Why won't Google show stars for my business homepage?

Because Google does not display review star rich results for self-serving reviews about a LocalBusiness or Organization, meaning reviews you host about your own company. Stars are supported for items like products and recipes, not a business rating itself. For local businesses, review stars in search typically come through your Google Business Profile and third-party review platforms instead.

What is the difference between Review and AggregateRating?

A Review object captures one individual review with an author, a rating, and review text. AggregateRating summarizes many reviews into a single average score plus a count. They often appear together: AggregateRating gives the overall picture, while individual Review objects provide the underlying detail. Google's guidelines encourage including both when you display real reviews on a page.
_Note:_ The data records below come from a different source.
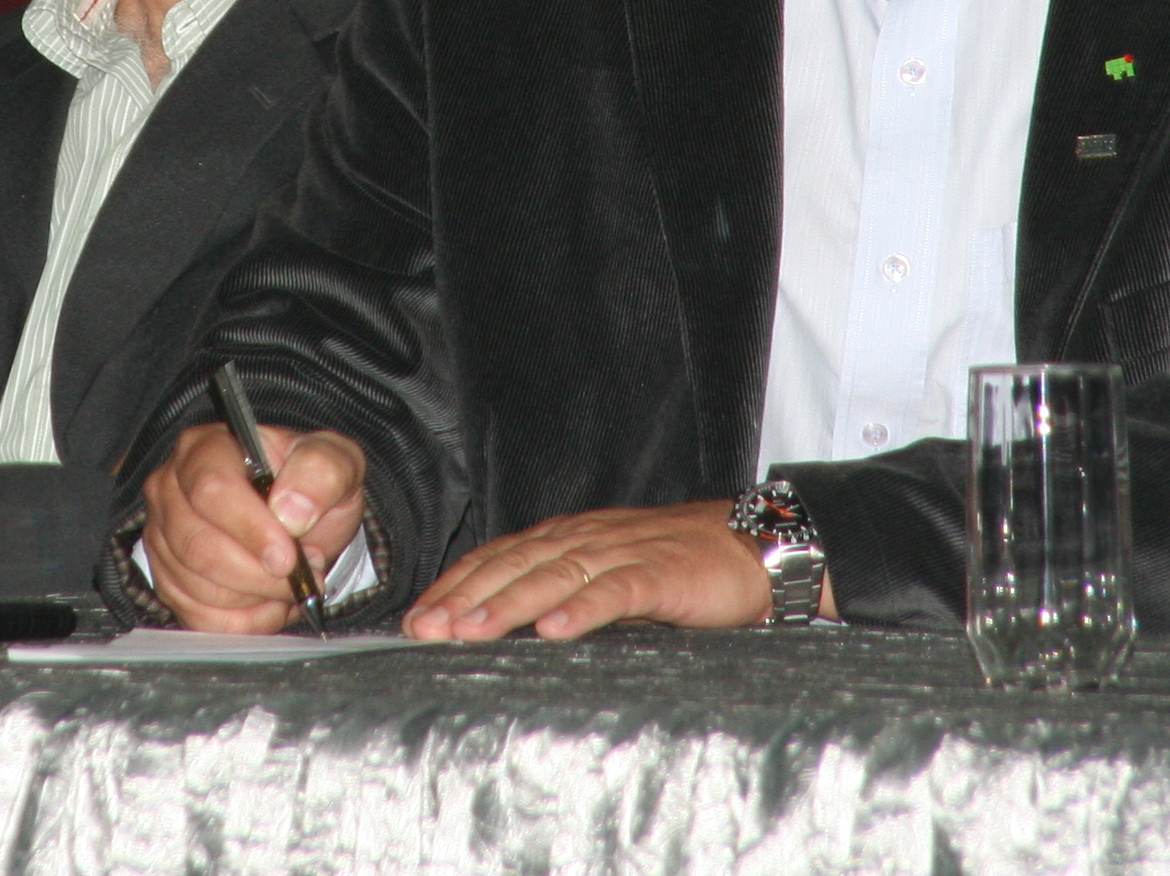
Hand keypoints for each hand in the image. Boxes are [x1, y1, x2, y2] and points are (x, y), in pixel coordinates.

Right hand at [139, 419, 364, 632]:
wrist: (302, 520)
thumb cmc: (310, 485)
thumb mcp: (335, 462)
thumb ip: (321, 472)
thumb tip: (291, 511)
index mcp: (206, 448)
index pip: (211, 489)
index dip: (250, 529)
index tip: (289, 557)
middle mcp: (171, 489)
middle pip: (199, 546)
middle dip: (258, 574)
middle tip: (302, 574)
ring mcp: (163, 537)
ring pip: (199, 586)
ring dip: (257, 598)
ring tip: (291, 584)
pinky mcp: (168, 580)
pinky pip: (199, 616)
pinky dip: (244, 621)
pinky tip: (270, 602)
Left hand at [401, 500, 785, 641]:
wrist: (752, 547)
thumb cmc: (679, 567)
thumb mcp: (609, 576)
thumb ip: (564, 591)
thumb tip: (510, 628)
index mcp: (569, 539)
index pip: (498, 558)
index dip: (455, 586)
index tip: (416, 619)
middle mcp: (586, 540)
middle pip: (513, 566)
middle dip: (463, 598)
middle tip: (423, 630)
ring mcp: (622, 554)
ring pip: (553, 577)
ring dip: (506, 605)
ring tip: (469, 631)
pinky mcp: (659, 575)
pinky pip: (614, 591)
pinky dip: (581, 609)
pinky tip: (554, 630)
Do I need both ratingCount and reviewCount?

No. You must include at least one of them, but not necessarily both. ratingCount counts all ratings, including those without written text, while reviewCount counts written reviews specifically. Use whichever accurately describes your data, and if you have both types, you can include both. Providing neither makes the AggregateRating invalid and disqualifies the star display.
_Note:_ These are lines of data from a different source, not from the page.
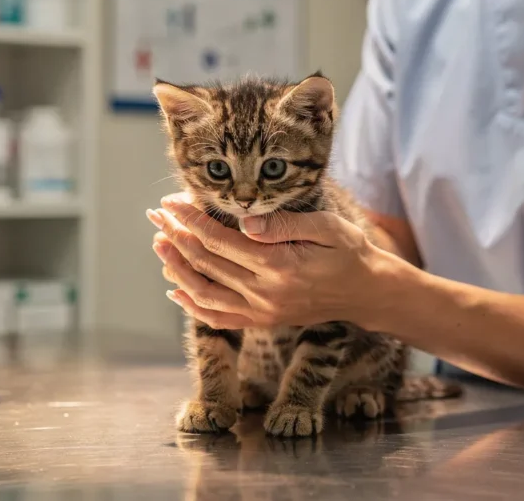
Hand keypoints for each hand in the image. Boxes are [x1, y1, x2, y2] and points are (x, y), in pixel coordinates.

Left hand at [147, 193, 385, 329]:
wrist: (367, 293)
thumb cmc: (349, 252)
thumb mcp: (327, 227)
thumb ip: (285, 224)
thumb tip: (245, 221)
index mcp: (279, 266)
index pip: (220, 241)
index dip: (191, 219)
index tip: (171, 201)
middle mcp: (266, 294)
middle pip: (206, 263)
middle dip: (176, 236)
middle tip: (156, 215)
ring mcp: (262, 312)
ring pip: (204, 293)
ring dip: (177, 268)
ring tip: (159, 244)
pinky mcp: (263, 321)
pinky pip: (218, 318)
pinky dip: (192, 305)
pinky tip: (175, 289)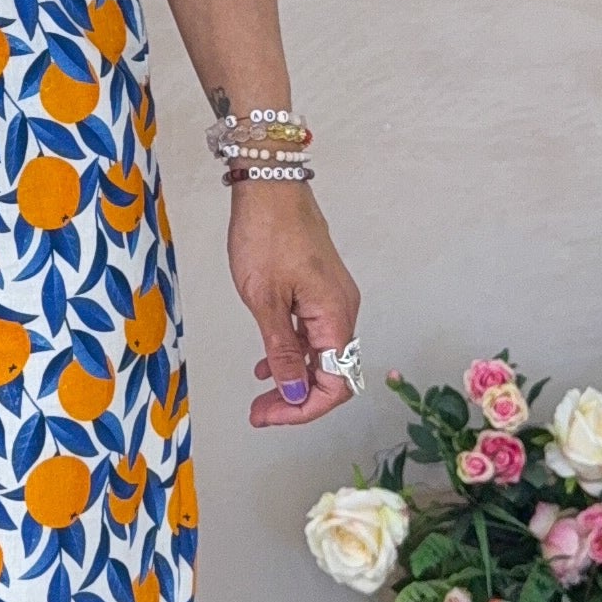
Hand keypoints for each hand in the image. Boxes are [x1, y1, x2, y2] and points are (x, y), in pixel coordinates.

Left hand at [227, 182, 360, 430]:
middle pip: (332, 373)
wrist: (269, 185)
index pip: (335, 383)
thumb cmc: (265, 234)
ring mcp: (332, 298)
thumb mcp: (265, 300)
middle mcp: (342, 310)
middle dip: (297, 399)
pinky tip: (268, 363)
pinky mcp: (319, 288)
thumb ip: (282, 350)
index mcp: (334, 316)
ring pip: (322, 355)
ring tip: (261, 396)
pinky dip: (294, 353)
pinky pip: (313, 333)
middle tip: (259, 413)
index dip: (303, 409)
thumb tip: (294, 393)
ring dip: (294, 378)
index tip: (268, 416)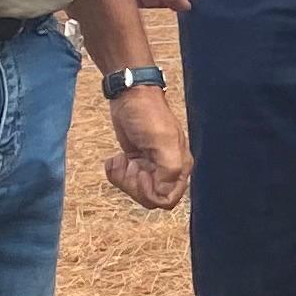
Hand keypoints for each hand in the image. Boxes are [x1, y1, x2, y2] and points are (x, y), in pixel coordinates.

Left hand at [104, 81, 188, 209]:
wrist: (130, 95)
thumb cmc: (148, 115)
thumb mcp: (161, 141)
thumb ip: (168, 169)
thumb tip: (163, 194)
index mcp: (180, 166)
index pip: (168, 199)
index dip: (151, 193)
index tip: (142, 173)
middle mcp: (168, 169)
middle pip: (150, 198)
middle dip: (134, 185)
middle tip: (129, 165)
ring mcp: (151, 166)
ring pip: (137, 190)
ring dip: (123, 178)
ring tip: (121, 159)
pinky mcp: (136, 161)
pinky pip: (126, 180)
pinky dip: (116, 172)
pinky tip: (117, 157)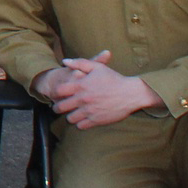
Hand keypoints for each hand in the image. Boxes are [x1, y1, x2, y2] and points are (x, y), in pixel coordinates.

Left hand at [41, 51, 158, 128]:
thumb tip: (65, 61)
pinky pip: (81, 126)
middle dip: (58, 108)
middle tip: (59, 108)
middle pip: (61, 107)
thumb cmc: (114, 79)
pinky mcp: (97, 120)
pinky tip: (82, 119)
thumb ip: (80, 63)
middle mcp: (82, 99)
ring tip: (72, 114)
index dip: (56, 92)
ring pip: (70, 118)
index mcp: (81, 85)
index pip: (58, 91)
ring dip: (70, 116)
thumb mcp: (97, 67)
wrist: (131, 93)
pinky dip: (80, 124)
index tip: (58, 94)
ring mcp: (89, 111)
Can I make up review numbers to get stars?

No, and doing so is a serious violation. Google requires markup to match real, visible reviews on the page. Inventing or inflating ratings can trigger a manual action that removes rich results and harms your entire site's search presence. Always tie the ratingValue and count to a genuine, auditable source of customer reviews you actually display.

Where does AggregateRating fit on an e-commerce site?

On individual product pages that have genuine customer ratings displayed. Each product with real reviews is a strong candidate for star markup, which can lift click-through in search. If you run a store built through /services/ecommerce-development, wire the ratings to your review data so they update automatically, and validate the markup before publishing across the catalog.

How do I test whether my rating markup works?

Run the page through Google's Rich Results Test to check eligibility and our /tools/schema-validator for syntax against schema.org. After publishing, monitor Search Console's Review snippet enhancement report for site-wide status and errors. Together these confirm what Google can read, whether the item qualifies for stars, and what needs fixing before the feature can appear.